Friday, January 15, 2010

Day 19 - travelling back down to Jerusalem

I've had internet trouble the last few days so I haven't posted anything, but here is what I've typed up. I'm not going to upload any pictures yet, I want to get this stuff posted while my signal is still good.

Well today was our last study day in Israel. After a late start this morning (we didn’t have to leave until 8:30), we headed off to the Jordan river. We came up to a spot that is a kind of commercial spot where people can come and be baptized.

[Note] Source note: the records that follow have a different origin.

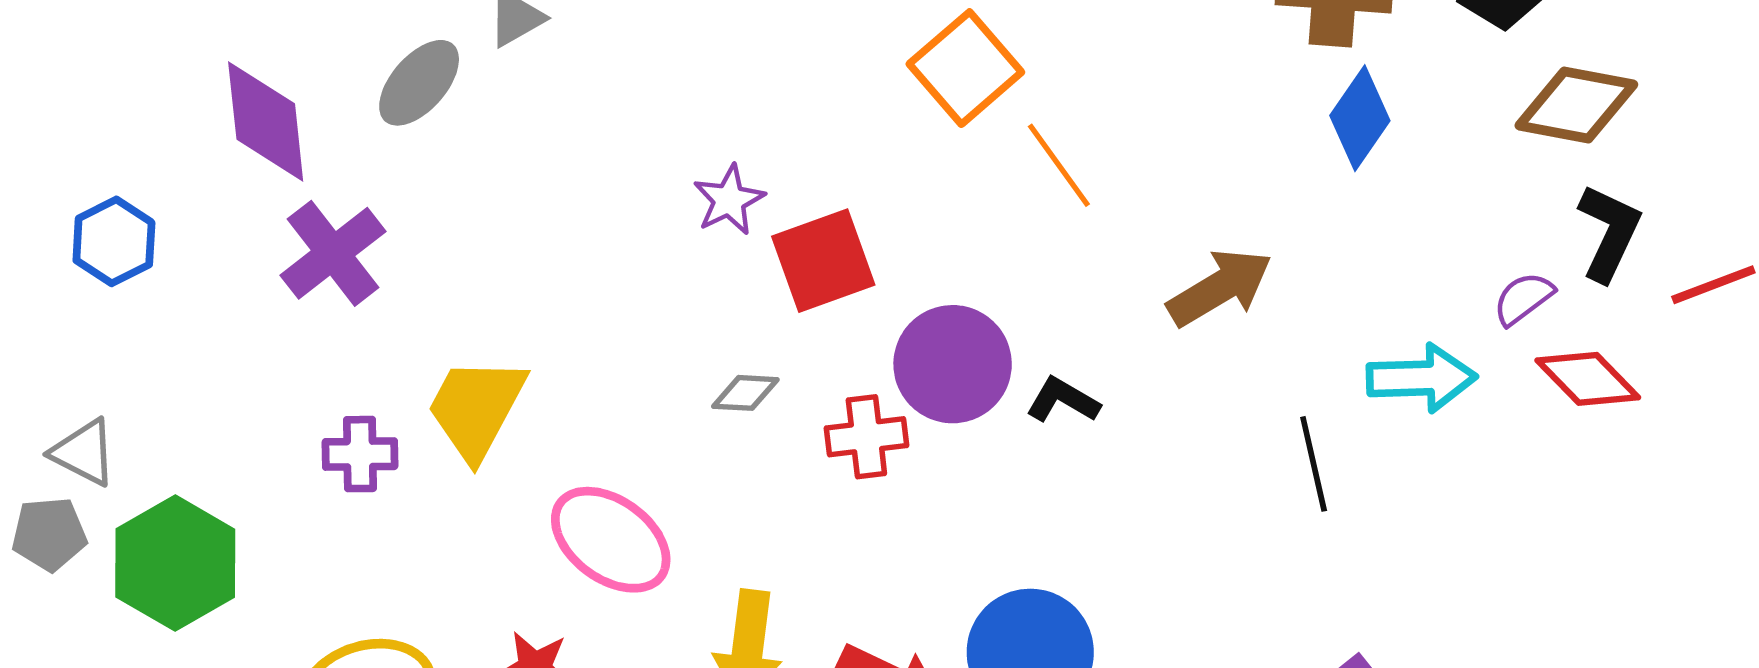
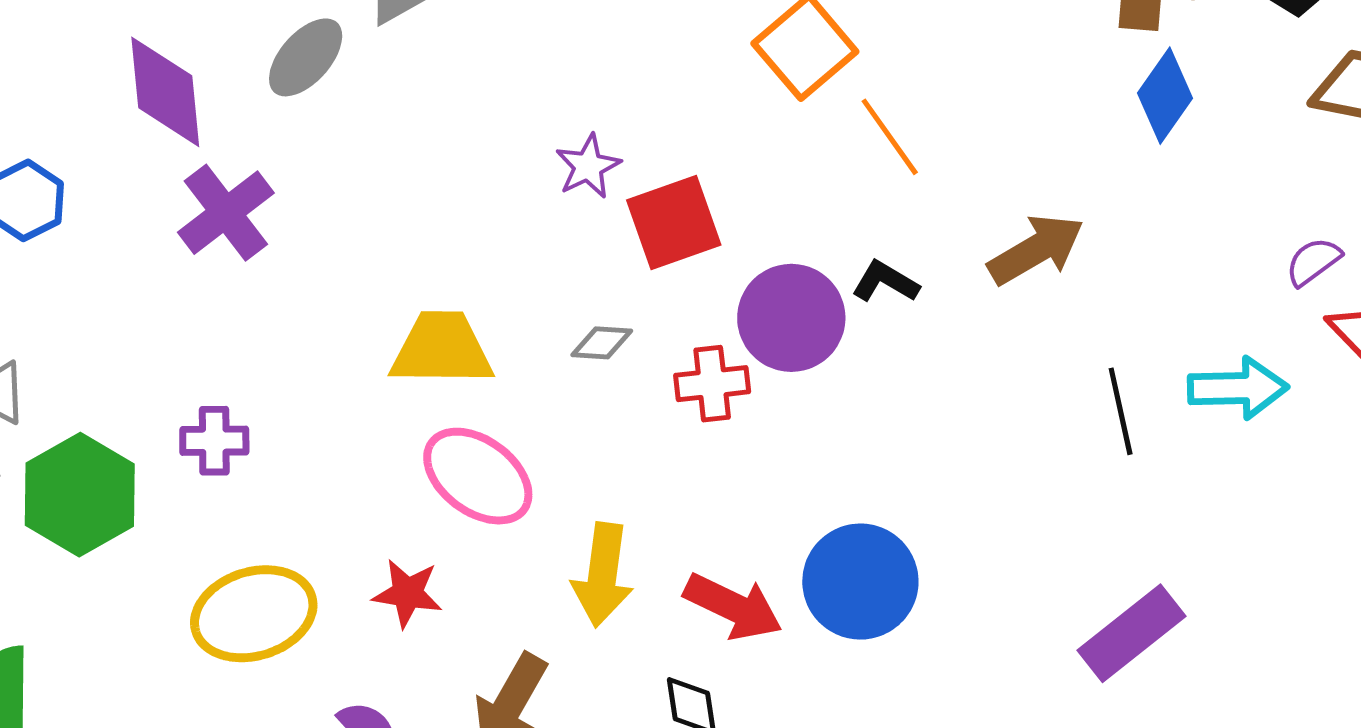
cyan arrow: (1422, 378) -> (1238, 388), moved
black L-shape: (1063, 400) -> (885, 282), moved
yellow trapezoid: (476, 408) -> (442, 349), moved, turned 62
purple cross: (360, 454) -> (214, 441), moved

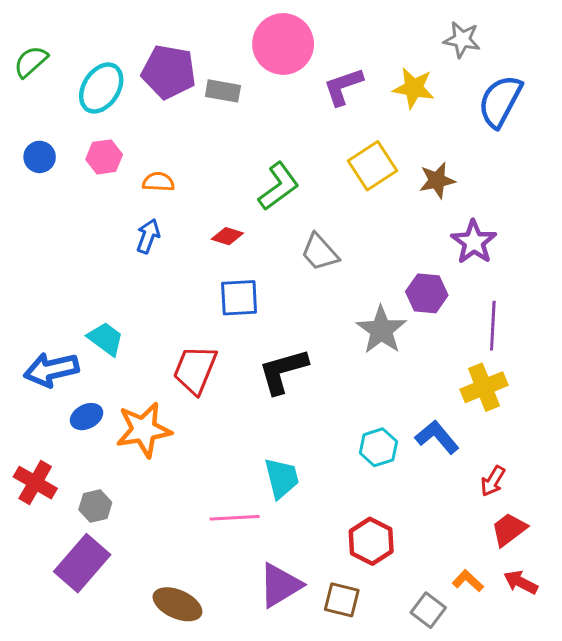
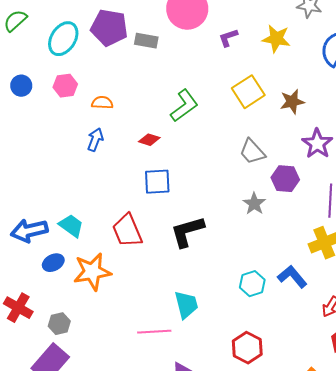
purple L-shape: (343, 87) -> (228, 38), size x0.7
gray trapezoid: (320, 252) -> (252, 152), moved
gray star: (381, 330) -> (254, 204), size x0.7
cyan trapezoid: (106, 339) -> (71, 226), moved
red trapezoid: (195, 370) -> (127, 231), turned -45

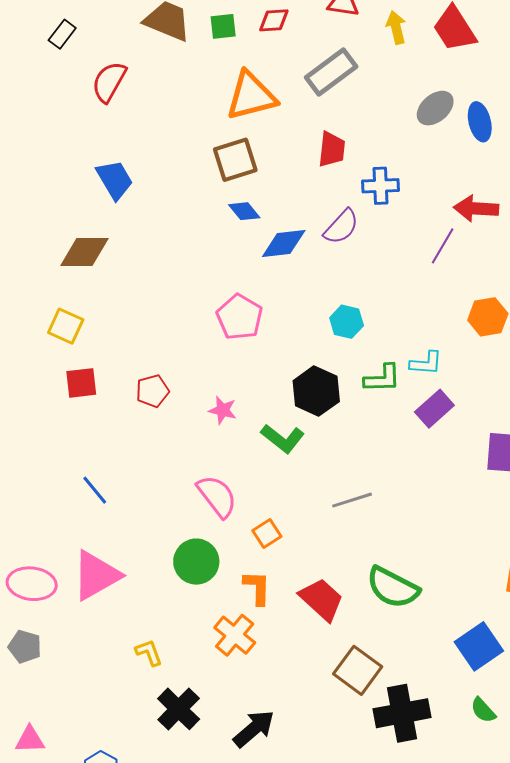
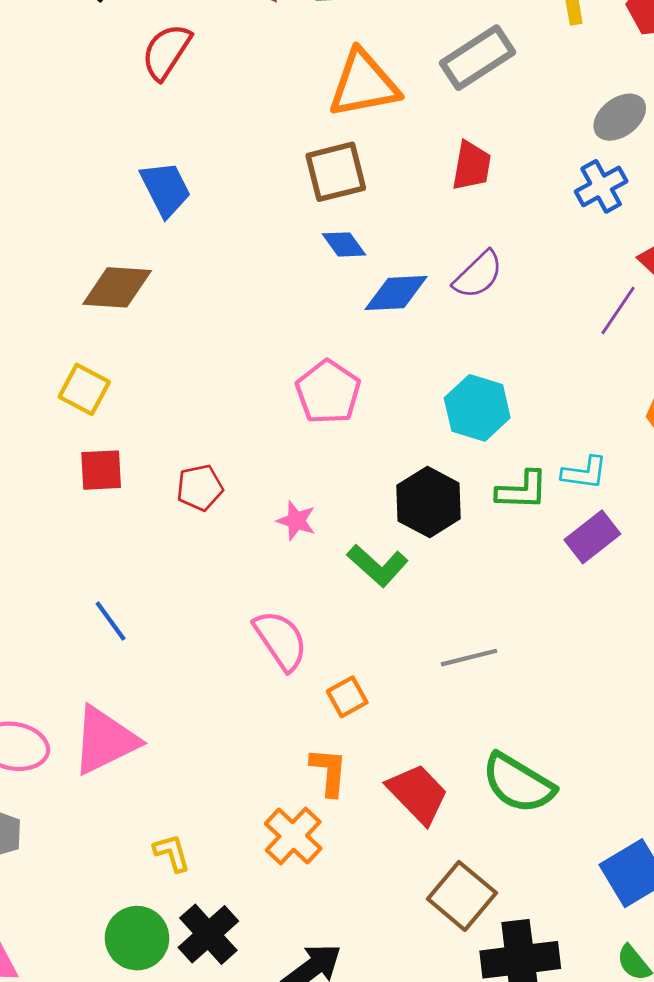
blue cross: (380, 186) -> (601, 186), moved, turned -30
cyan hexagon: (347, 322) -> (477, 408), size x1.4
green circle: (196, 562) -> (137, 938), moved

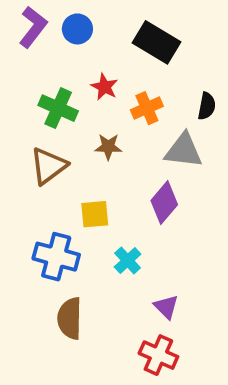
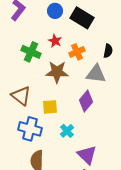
blue circle: (77, 29) -> (55, 11), moved
brown star: (108, 147) -> (57, 72), size x1.6
brown triangle: (48, 166) -> (21, 96), moved, turned -45
purple triangle: (166, 307) -> (87, 155), size x1.5

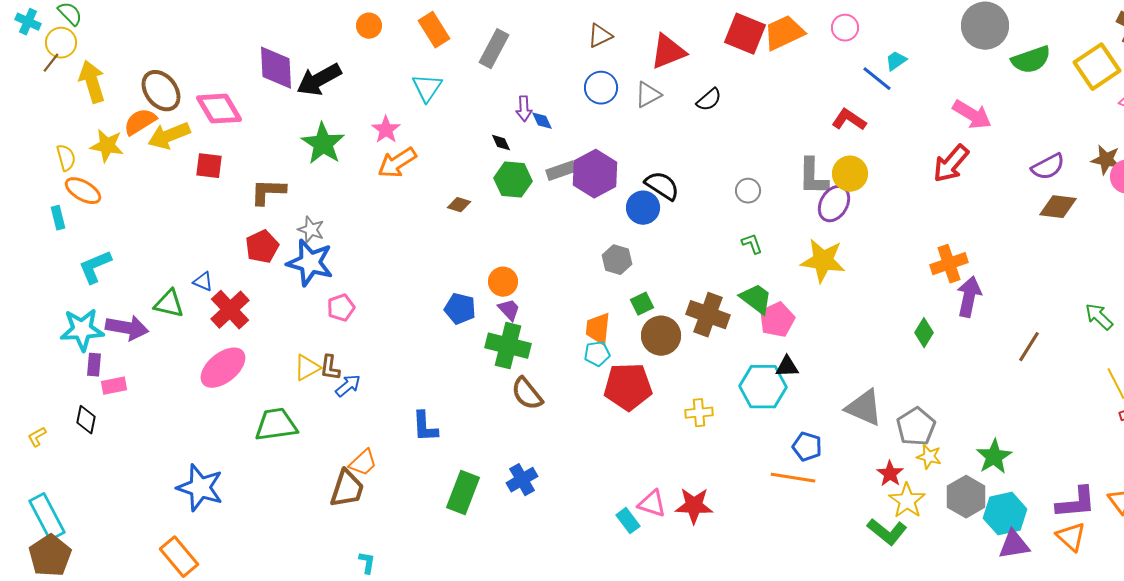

They say that it is near the location that Jesus was baptized, but our teacher Todd is pretty sure that it is too far north for that. I’m sure that the people who run the area that we went to wouldn’t be happy to hear that since they charge three dollars for a small bottle of “holy water” and six for a bigger bottle (the bigger bottle is probably about 8 oz.) The “holy water” is just water from that spot on the Jordan.

The Jordan river looked pretty small. In fact, it didn’t look much bigger than some of the streams that were headwaters of the Jordan. I think that is mainly because the Sea of Galilee is the main freshwater reservoir for Israel, so they take a lot of water out of it and not as much ends up in the Jordan. Although in Biblical times the Jordan wasn’t the most imposing river either. It was never as impressive as the Nile or the Euphrates, but because it runs along a fault line, it runs in a really narrow canyon that in some places are really impassable. So even if it is not imposing, it is still a pretty substantial barrier.

After the Jordan River we went to Beth Shan, which was known as Scythopolis in Jesus time. It was a pretty big and pretty impressive Greek city in Jesus time, it was part of a bunch of Greek cities in the area that were called the Decapolis. It’s funny, after all that time that I spent in Turkey Greece and Rome last year, I feel a little bit like the Greek/Roman city designs are old hat for me. I was definitely more worried about our Beauty and the Beast performance that we did in the theater there than I was about taking notes when we were in the teaching part. The city was cool, it was familiar in some ways, it was pretty big, and even though it was in ruins they have reconstructed enough of it to get a feel for how impressive the city would have been before it was destroyed by a big earthquake.

Our performance in the theater went well. There were five of us and everyone who wasn’t Belle played a bunch of different parts. I have sung the Gaston parts from Beauty and the Beast in the shower plenty of times so I had my Gaston voice down when I was him. It was fun, everyone seemed to enjoy it, and I’m glad it’s over and I don’t have to do it again. I spent most of the morning before our performance wondering if I had caught the stomach flu that has been going around or if I was just nervous. Turns out I was just nervous. I felt fine after we were done.
After Beth Shan we went to Ein Harod, which is the spring that Gideon brought his men to when his army dropped from 10,000 men to 300 men. It used to be bigger, I guess there used to be a lake there. Now it is just a little stream, somehow they control how much water runs out through the stream so that there can be a nice park around the spring and not a swamp like there used to be.

And that was it for what we did today. After Ein Harod we drove back to Jerusalem, to Yad Hashmona, where my camera was waiting for me and we checked in for our last night as a group together in Israel. Most everyone else leaves tomorrow night at midnight. I leave at 7:00 am two days from now to meet up with Dad in Jordan for a few days before I head back to the states on the 21st.